Diagnostic testing is used for several different purposes in medicine, including counselling patients, public heath surveys, blood screening, pharmacology, etc. Diagnostic algorithms (programmed test sequences) are usually developed by panels of experts without any formal quantitative analysis. This process is slow and often yields suboptimal results that are not adapted for very different diagnostic purposes and do not account for reliabilities of the various underlying tests.

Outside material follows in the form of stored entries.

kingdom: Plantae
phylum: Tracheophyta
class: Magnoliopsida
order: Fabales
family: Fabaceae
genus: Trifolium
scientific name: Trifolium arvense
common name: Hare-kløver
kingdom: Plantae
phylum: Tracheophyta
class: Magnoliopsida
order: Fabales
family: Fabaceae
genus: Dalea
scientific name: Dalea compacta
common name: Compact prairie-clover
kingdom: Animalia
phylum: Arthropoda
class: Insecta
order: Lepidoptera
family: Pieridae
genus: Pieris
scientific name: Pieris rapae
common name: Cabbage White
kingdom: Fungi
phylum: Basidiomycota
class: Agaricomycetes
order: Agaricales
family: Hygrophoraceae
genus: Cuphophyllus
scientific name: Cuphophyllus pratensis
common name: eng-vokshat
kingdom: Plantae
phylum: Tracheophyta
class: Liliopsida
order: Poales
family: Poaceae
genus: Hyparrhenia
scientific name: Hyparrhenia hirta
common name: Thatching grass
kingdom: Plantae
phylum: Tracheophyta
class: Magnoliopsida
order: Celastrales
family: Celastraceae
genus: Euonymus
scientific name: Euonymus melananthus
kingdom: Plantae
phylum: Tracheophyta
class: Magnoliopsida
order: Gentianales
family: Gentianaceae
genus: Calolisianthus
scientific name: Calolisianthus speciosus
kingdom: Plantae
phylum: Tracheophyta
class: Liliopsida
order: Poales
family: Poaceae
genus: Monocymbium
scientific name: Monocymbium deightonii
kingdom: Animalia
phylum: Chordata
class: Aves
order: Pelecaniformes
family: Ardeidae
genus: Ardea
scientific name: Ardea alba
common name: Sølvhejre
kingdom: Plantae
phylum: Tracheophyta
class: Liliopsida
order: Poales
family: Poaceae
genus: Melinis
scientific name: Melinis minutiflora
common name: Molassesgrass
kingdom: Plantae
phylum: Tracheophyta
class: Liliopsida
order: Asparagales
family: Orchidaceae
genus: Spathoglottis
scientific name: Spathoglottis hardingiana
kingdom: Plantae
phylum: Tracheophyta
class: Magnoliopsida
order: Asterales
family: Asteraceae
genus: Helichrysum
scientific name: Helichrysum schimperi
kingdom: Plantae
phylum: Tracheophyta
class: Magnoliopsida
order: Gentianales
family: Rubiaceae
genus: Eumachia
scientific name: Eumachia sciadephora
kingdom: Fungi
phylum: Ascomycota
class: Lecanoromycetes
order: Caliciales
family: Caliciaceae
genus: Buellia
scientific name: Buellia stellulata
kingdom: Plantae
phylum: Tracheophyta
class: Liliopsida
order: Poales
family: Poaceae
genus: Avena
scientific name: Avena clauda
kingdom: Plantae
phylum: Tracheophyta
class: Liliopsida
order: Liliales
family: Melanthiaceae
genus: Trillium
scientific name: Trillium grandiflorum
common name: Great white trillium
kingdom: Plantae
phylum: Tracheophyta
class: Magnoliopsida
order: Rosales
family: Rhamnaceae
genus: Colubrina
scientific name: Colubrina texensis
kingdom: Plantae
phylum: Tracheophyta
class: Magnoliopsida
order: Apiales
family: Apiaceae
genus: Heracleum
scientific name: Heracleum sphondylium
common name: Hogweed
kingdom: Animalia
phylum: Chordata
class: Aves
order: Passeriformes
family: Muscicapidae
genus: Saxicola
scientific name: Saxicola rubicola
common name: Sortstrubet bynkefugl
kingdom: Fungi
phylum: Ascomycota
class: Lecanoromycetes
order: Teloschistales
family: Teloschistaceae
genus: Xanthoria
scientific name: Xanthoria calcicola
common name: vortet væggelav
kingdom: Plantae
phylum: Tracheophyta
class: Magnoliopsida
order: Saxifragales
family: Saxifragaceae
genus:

Customizing a diagnostic algorithm requires searching over testing topologies to find an algorithm that comes as close as possible to meeting given constraints (e.g., limiting average cost per patient) that optimizes given criteria (e.g., maximizing prediction reliability). In order to guarantee the constraints have been met, the inherent uncertainties in diagnostic testing parameters (i.e., sensitivity and specificity based on limited empirical sampling) can be propagated through calculations using robust Bayes methods. This approach can also handle potential correlations and dependencies among tests and across test performance statistics. The resulting test topology can maximize the selected criterion while meeting the constraints, with generally different answers for different medical purposes. Using such an approach to design medical test algorithms will improve public health by allowing a more efficient allocation of public health resources from quantitatively optimized testing strategies and by allowing doctors and patients to make better health decisions because of full knowledge of the concomitant uncertainties in the diagnostic process. For-purpose designs of diagnostic algorithms are better than other algorithms because they can be fashioned to meet a priori specifications about surety, cost, time, invasiveness, etc., or to optimize performance on such a factor. Traditional designs are inflexible and often ad hoc, so they are rarely optimal and may not satisfy performance goals. The proposed approach, implemented in appropriate software, can also produce algorithms designed in real-time, making them more responsive than traditional algorithms designed by committee. The statistical performance of the algorithms can be assessed formally using reliable robust Bayesian methods that simultaneously have guaranteed coverage probabilities under a frequentist interpretation of probability. Numerical examples will be given to illustrate the advantages of the proposed approach.